- Born: Veronika Ivanka Reja 27 January 1904 Kozana, Brda, Slovenia (then Austria-Hungary)
- Died: 1 October 1994 (aged 90) Rome, Italy
- Occupations: teacher, head teacher, Superior General
- Known for: Serving as Superior General of the Sisters of Charity of Our Lady of Good and Perpetual Help between years 1963 and 1982

= Ivanka Veronika Reja =

Slovenian teacher, headmistress, and superior general (1904–1994)

Ivanka Veronika Reja (27 January 1904 – 1 October 1994), known as sister Maria Juana, was a Slovenian teacher and headmistress. She worked in Argentina and Italy. She served as superior general of the Sisters of Charity of Our Lady of Good and Perpetual Help between years 1963 and 1982.

== Early life ==
Ivanka Veronika was born on 27 January 1904 in Kozana into a Catholic family. Her mother was the farmer Marija Ferri (1864 – c. 1914) and her father was the farmer Karlo Reja (1858–1916).

Her mother died before the First World War. During the war, the family took refuge in Piedmont, Italy. Her father found work in Biella, and the children were sheltered at the Sanctuary of Oropa. Her father died in 1916.Ivanka Veronika attended primary school in Oropa and later secondary school in Biella.

== Career ==
In 1925, Ivanka Veronika emigrated to Argentina with her brother Henrik Reja. On 7 December 1930, in Buenos Aires, she entered the Sisters of Charity of Our Lady of Good and Perpetual Help (Congregatio Sororum Caritatis Beatae Mariae Virginis miraculis illustris). She made temporary vows in 1932. She became a teacher at the congregation’s orphanage school. She made perpetual vows in 1935.

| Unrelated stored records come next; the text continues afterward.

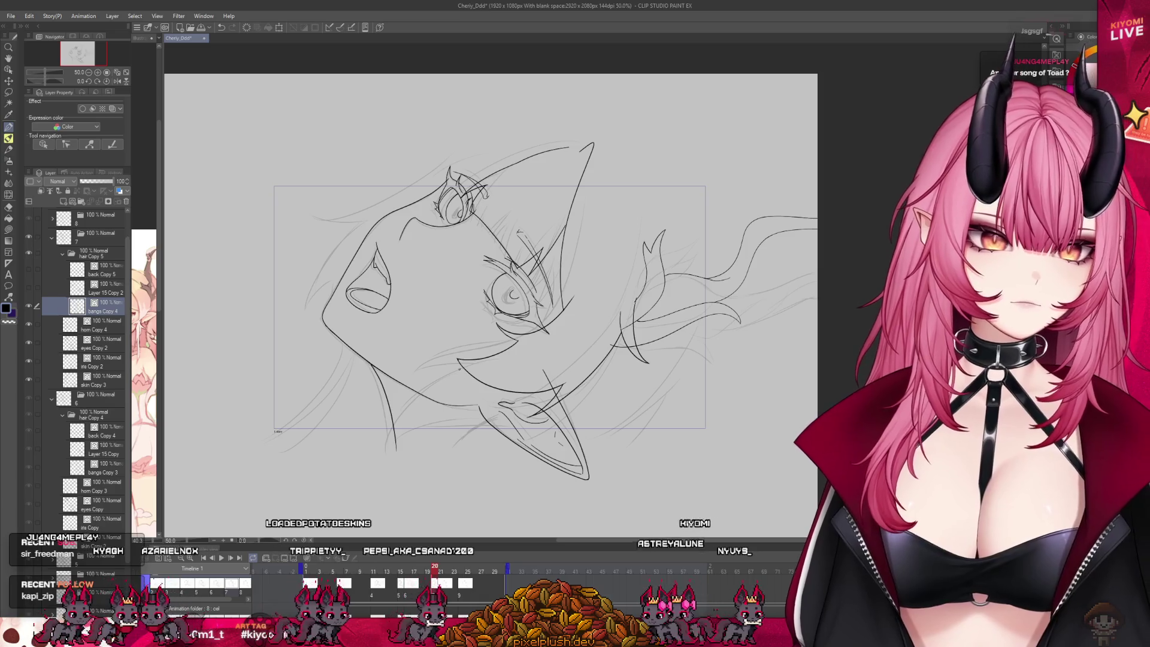
# Select the chin and jaw area, skew it outward and down, then deselect.
pyautogui.moveTo(584, 289)
pyautogui.mouseDown()
pyautogui.moveTo(593, 401)
pyautogui.moveTo(578, 298)
pyautogui.mouseUp()
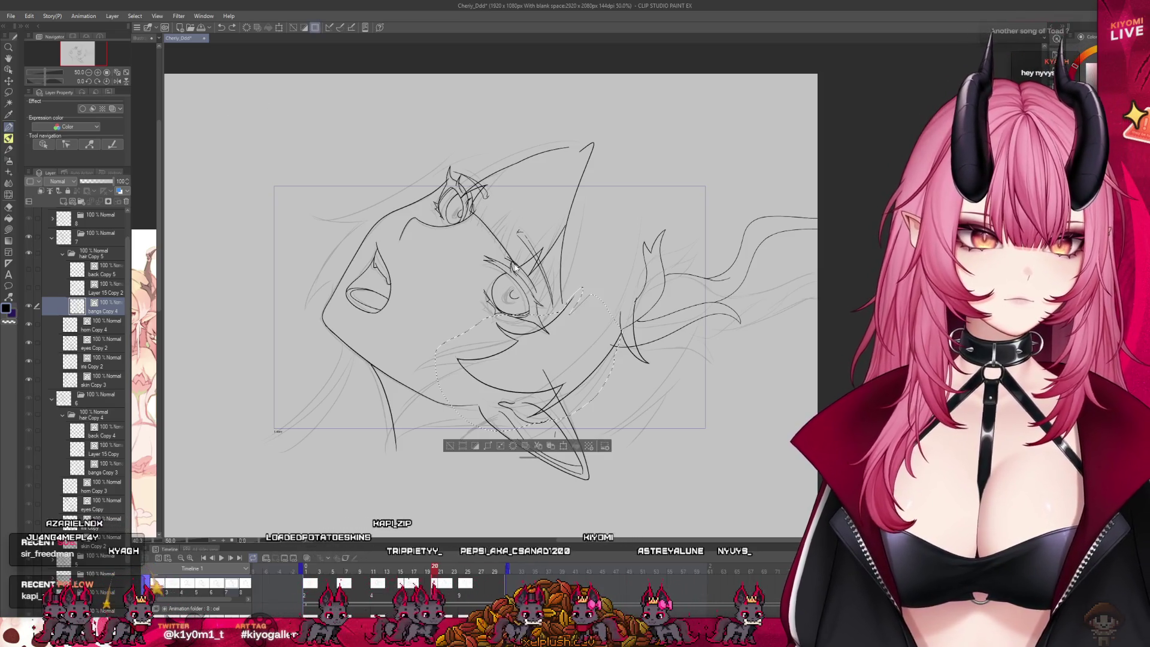
pyautogui.press('ctrl+t')
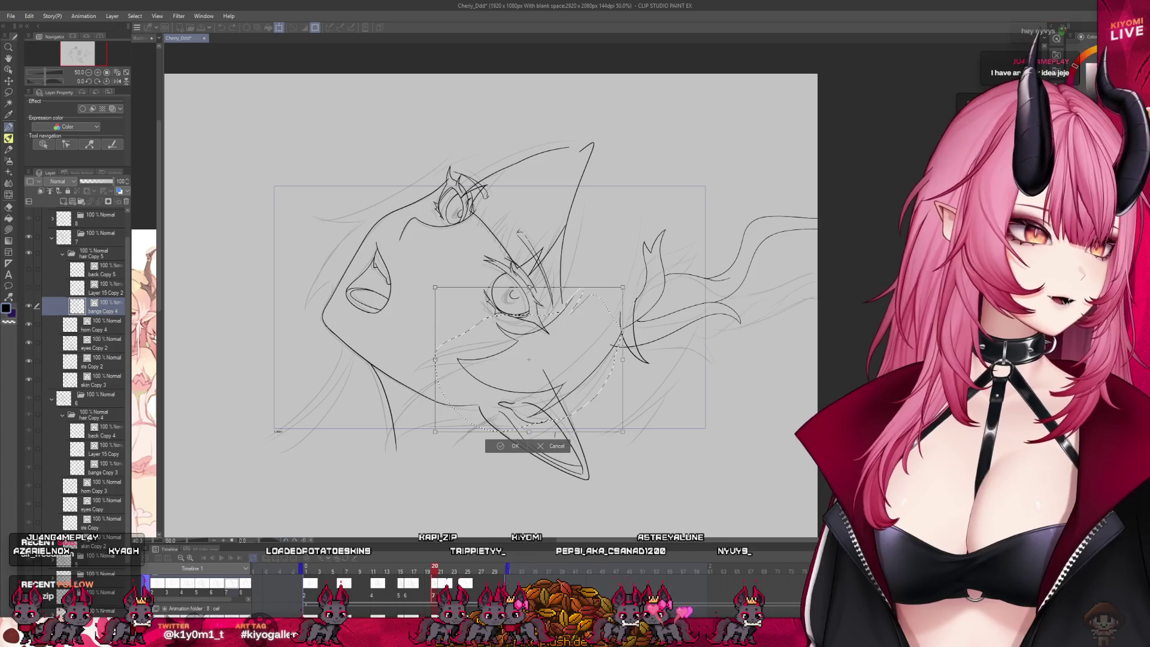
pyautogui.moveTo(435, 360); pyautogui.dragTo(424, 370)
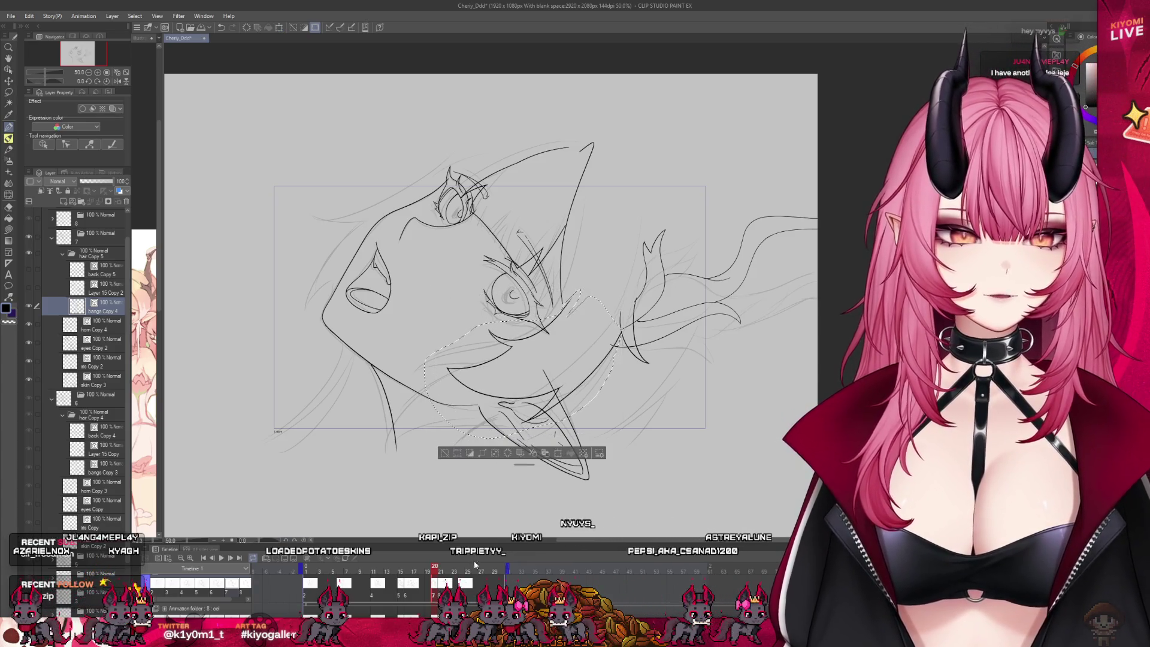
pyautogui.click(498, 456)
pyautogui.press('ctrl+d')
pyautogui.moveTo(436, 572); pyautogui.dragTo(436, 572)
pyautogui.scroll(3, 566, 300)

In 1938 she became the headmistress of the congregation’s orphanage school. From 1940 she also served as teacher of novice nuns. She served as provincial superior for Argentina from 1947, and again as teacher of novices from 1954. In 1956 she was called to Rome as a counsellor to the superior general, and in 1957 she was appointed superior of a community in Rome.

In 1963 Ivanka Veronika became provincial superior for the Italian province. She was elected superior general of the congregation in 1965 and re-elected in 1971 and 1975. She resigned the office in 1982 due to age.

== Later life and death ==
After 1982 Ivanka Veronika continued to serve for several years as Vicar General and as a local superior. In her final years she spent hours every day in the convent chapel in prayer for peace and her homeland. She died in Rome on 1 October 1994.